Andrea Cippitelli, PhD
Florida Atlantic University
Co-Authors: Michael Lauber1, Meira Gildin1, Thamires Righi1, Fernando Rodriguez de Fonseca2,3
1Florida Atlantic University, 2Instituto de Investigación Biomédica de Málaga, 3Galea Therapeutics
Background: Alcohol use disorder (AUD) is frequently co-morbid in patients suffering from post-traumatic stress disorder (PTSD). Few therapeutic options are available for the individual disorders, and there are currently no drugs specifically shown to treat AUD in patients with comorbid PTSD. This is in part because it has been challenging to produce reliable animal models that allow evaluation of pharmacological interventions for the comorbidity. Oleoylethanolamide (OEA), an endocannabinoid-like lipid signaling molecule, which functions as a satiety factor, has been reported to decrease alcohol self-administration in rats and preclinical manifestations associated with stress exposure such as stress-induced anxiety-like behavior and prepulse inhibition.
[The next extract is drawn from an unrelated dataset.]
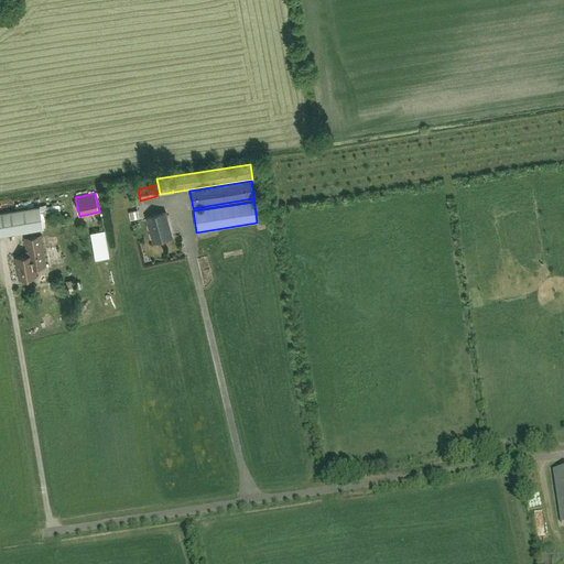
[(0,235),(43,228),(39,207),(0,213),(0,235)]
Methods: Here, female and male Sprague-Dawley rats were initially trained to respond for alcohol in operant chambers. Their response was extinguished and then re-established by cues previously associated with alcohol availability. All rats were then subjected to Single Prolonged Stress to induce PTSD-like symptoms. Afterward, anxiety-like behavior of individual rats was assessed and a second cue-induced reinstatement was conducted.
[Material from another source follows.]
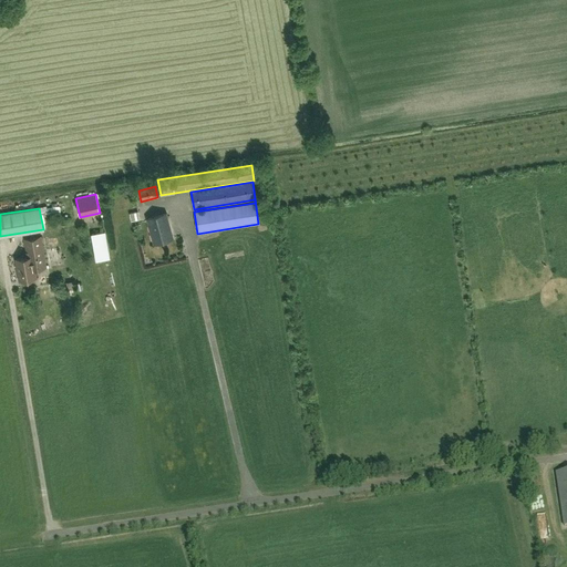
[(130,214),(131,222),(140,219),(138,212),(130,214)]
Objective: To test the model of alcohol relapse combined with exposure to traumatic stress we used OEA (4 mg/kg, ip) and N-oleoylsulfamide (1 and 4 mg/kg, ip), a compound licensed by Galea Therapeutics. Like OEA, N-oleoylsulfamide binds at peroxisome proliferator-activated receptors-a (PPAR-a).
Results: Results support the efficacy of PPAR-a agonists to reduce the escalated as well as non-escalated alcohol-seeking behavior in male rats. Research in the females is ongoing.
Conclusions: OEA and N-oleoylsulfamide could represent potentially novel pharmacotherapies for AUD-PTSD comorbidity.
Support: The U.S. Army Medical Research Acquisition Activity, 820 Chandler Street, Fort Detrick MD 21702-5014 is the awarding and administering acquisition office. This work was supported by the Office of the Assistant Secretary of Defense for Health Affairs through the Alcohol and Substance Use Research Program under Award No. W81XWH-18-2-0044. Opinions, interpretations, conclusions, and recommendations are those of the author and are not necessarily endorsed by the Department of Defense. In conducting research using animals, the investigator(s) adhered to the laws of the United States and the regulations of the Department of Agriculture.